(Stored entries)
● ● ● ●
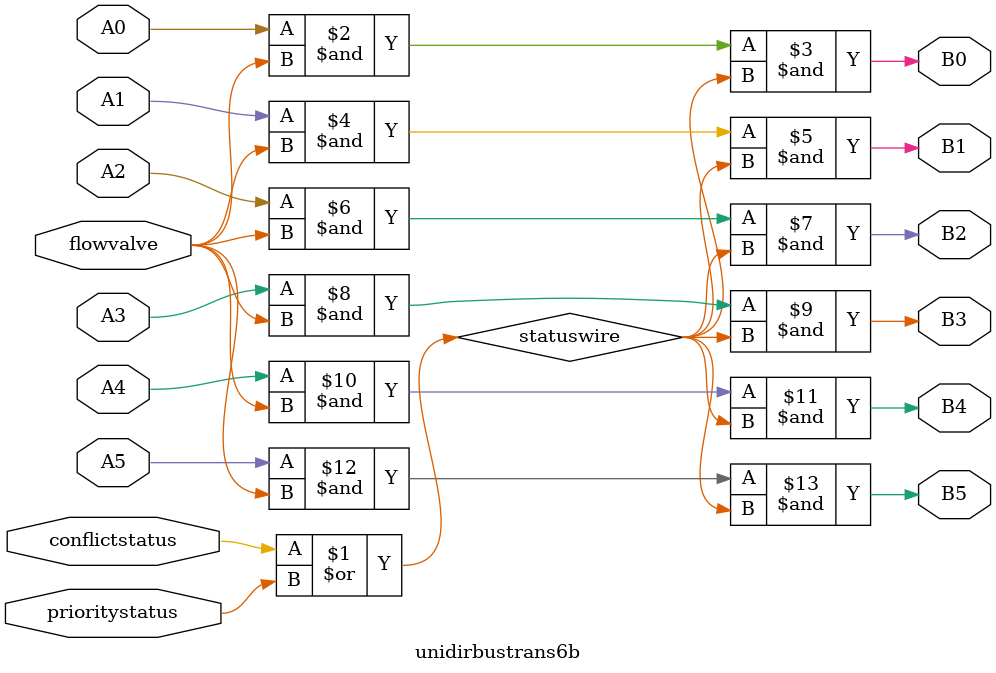
<source format=v>
module unidirbustrans6b (A0, A1, A2, A3, A4, A5,
	flowvalve, conflictstatus, prioritystatus,
	B0, B1, B2, B3, B4, B5);

	input A0, A1, A2, A3, A4, A5, flowvalve, conflictstatus, prioritystatus;
	
	output B0, B1, B2, B3, B4, B5;
	
	wire statuswire;
	

or hasprioritORnoconflict (statuswire, conflictstatus, prioritystatus);

and A0toB0(B0, A0, flowvalve, statuswire);
and A1toB1(B1, A1, flowvalve, statuswire);
and A2toB2(B2, A2, flowvalve, statuswire);
and A3toB3(B3, A3, flowvalve, statuswire);
and A4toB4(B4, A4, flowvalve, statuswire);
and A5toB5(B5, A5, flowvalve, statuswire);

endmodule

</source>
● ● ● ●
Task brief:
Repeat, without change, each line of the data above from the one that contains "(statuswire, conflictstatus, prioritystatus);" through the final line, counting both.

Reply to the task:
or hasprioritORnoconflict (statuswire, conflictstatus, prioritystatus);

and A0toB0(B0, A0, flowvalve, statuswire);
and A1toB1(B1, A1, flowvalve, statuswire);
and A2toB2(B2, A2, flowvalve, statuswire);
and A3toB3(B3, A3, flowvalve, statuswire);
and A4toB4(B4, A4, flowvalve, statuswire);
and A5toB5(B5, A5, flowvalve, statuswire);

endmodule

</source>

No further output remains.